December 5, 2013 is the fateful day the great man Nelson Mandela died at the ripe old age of 95.  He had been labeled a terrorist by politicians and a liberal by the Religious Right.  I’m sure the historical Mandela was much more complicated than a few simple labels.  Having never met him, I can only share what I’ve experienced in my short trip to the post-Apartheid South Africa.

It was March 12, 2006.  Sitting in my uncomfortable airplane seat with my business suit on, I was flying my 3rd and final leg of my trip to University of the Free State, Bloemfonteine, South Africa.  “Are you Dr. Sam Tsang?” a voice came with a tap on my shoulder.  Standing over me was a very tall European young man, dressed in business casual.  I wasn’t sure how he knew how I looked like.  His name is Mika Hietanen.  He said, “Professor Johan Vos from the University of Amsterdam is sitting with me in the back. Nice to meet you.”  After flying over two days, I felt strangely happy from this unlikely meeting with co-presenters from Europe whom I’ve never met.  The department head of the university religion department had invited us from all over the world to present our findings on Galatians.  I was the lone American.  For the next two days, we would go through every nook and cranny of Galatians from every conceivable angle.  This was the year I published my dissertation From Slaves to Sons.  I was going to enjoy this small gathering of colleagues whose obsession was singularly on Paul’s rhetoric to the Galatians.  What I did not expect was my experience with the real South Africa.

In our forum on Paul, we spoke before an audience of very few blacks.  None of the blacks I met were from South Africa.  I began to inquire why this was the case.  A few of the professors told me that not many South African blacks were educated enough to study for a graduate degree in divinity.  I’m unsure whether this is still the case, but during the time I was there, I met grad students from Korea and quite a number of white students but not many blacks.  During my short interaction with all the local professors, I did not sense any racism. In fact, many of them wanted to help the blacks get into their departments, but sadly there had to minimum requirement to get into a graduate religious program (or any program).

Saved entries
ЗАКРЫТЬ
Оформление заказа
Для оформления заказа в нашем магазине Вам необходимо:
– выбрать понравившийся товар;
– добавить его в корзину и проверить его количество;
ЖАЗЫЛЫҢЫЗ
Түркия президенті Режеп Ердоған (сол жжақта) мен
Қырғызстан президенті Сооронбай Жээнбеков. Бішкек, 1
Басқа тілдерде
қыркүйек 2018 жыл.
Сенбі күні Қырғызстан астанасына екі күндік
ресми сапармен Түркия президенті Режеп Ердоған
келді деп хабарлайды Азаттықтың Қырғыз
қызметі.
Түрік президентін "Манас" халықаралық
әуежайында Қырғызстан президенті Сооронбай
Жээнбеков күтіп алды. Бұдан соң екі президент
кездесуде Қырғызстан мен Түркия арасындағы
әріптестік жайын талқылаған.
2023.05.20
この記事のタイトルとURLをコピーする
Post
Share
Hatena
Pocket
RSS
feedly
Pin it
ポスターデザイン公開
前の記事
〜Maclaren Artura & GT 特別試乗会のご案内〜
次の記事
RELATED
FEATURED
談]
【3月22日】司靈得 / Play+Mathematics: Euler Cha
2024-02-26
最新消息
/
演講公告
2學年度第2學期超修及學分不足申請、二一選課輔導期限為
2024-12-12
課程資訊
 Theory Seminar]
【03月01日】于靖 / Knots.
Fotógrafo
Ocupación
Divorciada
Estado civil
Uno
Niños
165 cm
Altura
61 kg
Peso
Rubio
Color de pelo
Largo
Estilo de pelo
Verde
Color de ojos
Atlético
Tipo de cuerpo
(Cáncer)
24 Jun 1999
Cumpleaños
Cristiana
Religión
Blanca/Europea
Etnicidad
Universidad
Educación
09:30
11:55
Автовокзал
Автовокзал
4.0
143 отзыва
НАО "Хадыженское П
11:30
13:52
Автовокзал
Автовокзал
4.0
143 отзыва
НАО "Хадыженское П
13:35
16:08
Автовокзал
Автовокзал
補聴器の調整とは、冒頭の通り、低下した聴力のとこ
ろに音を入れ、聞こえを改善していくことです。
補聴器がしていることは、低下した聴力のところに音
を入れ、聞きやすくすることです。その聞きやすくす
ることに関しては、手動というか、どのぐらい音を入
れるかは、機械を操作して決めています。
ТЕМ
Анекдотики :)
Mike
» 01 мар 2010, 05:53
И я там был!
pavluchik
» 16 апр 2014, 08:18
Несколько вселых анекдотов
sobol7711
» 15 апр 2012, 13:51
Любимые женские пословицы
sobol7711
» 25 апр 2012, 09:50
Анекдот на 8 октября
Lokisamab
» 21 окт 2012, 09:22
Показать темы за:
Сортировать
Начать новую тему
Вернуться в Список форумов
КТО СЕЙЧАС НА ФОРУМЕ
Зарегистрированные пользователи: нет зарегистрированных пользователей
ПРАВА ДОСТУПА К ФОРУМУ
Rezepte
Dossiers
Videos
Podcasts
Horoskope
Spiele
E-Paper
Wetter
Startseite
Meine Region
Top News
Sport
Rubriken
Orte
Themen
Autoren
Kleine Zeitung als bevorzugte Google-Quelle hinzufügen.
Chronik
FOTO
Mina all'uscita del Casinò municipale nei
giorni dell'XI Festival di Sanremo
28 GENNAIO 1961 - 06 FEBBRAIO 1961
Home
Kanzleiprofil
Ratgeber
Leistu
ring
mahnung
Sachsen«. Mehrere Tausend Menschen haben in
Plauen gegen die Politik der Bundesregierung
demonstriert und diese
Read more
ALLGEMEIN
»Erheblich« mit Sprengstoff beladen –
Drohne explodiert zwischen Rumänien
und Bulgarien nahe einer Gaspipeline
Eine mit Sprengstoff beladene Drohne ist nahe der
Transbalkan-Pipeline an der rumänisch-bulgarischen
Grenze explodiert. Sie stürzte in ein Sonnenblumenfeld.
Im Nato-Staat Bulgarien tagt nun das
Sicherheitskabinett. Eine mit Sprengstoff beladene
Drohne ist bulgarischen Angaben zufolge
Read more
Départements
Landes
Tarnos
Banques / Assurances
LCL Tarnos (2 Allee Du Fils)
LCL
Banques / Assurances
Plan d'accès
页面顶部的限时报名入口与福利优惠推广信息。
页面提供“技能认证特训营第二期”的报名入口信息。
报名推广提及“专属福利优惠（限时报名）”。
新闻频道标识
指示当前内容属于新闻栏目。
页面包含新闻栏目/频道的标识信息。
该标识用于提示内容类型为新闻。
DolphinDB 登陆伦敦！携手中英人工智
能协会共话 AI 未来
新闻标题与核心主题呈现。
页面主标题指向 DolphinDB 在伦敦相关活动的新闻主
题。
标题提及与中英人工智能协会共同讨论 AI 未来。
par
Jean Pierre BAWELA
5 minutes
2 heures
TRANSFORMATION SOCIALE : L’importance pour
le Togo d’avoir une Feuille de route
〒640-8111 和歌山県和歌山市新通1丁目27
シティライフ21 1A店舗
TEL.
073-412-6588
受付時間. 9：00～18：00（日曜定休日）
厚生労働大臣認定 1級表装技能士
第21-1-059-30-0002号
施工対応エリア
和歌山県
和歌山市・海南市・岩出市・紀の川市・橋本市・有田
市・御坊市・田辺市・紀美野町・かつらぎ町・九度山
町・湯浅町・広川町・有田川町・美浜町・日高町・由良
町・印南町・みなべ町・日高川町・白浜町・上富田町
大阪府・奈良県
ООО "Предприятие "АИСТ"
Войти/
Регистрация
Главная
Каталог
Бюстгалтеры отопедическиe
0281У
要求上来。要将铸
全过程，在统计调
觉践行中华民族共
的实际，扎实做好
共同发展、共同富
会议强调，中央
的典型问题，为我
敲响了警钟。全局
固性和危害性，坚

◆ **Complete the following**:
1 - Answer these questions from the Mandela post:
(a) At what age did Nelson Mandela die?
(b) Who tapped the writer on the shoulder on the airplane?
(c) What dissertation did the writer publish that year?
2 - Please pick up the Mandela post where it stops and continue it.
The data is not needed for anything here.

◆ **Answers to the exercises**:
1 -
(a) 95
(b) Mika Hietanen
(c) From Slaves to Sons

2 -
During our two days of discussions, the university facility impressed me.  The lecture hall had every modern equipment and the places where we had lunch were magnificent.    The entire university campus reminded me of some of the prettiest university grounds here in the US or in Europe.  The colonists (both British and Dutch) had created a little slice of Europe in the middle of South Africa.  Yet, when we ventured out in the township after the conference, things looked very different.  As we toured the city, a few of my European colleagues wanted to go “downtown” to get some coffee at the cafes. At least that was what they did in the Copenhagen or Oslo.  Our Afrikaner host suggested that getting off our van would be a very bad idea.  The Europeans could not believe it until we drove near that “downtown”.  When asked whether they wanted coffee, all of them shook their heads.  The poor blacks in that area stared at us as we passed, telling us with their eyes, “You aren’t welcome here”.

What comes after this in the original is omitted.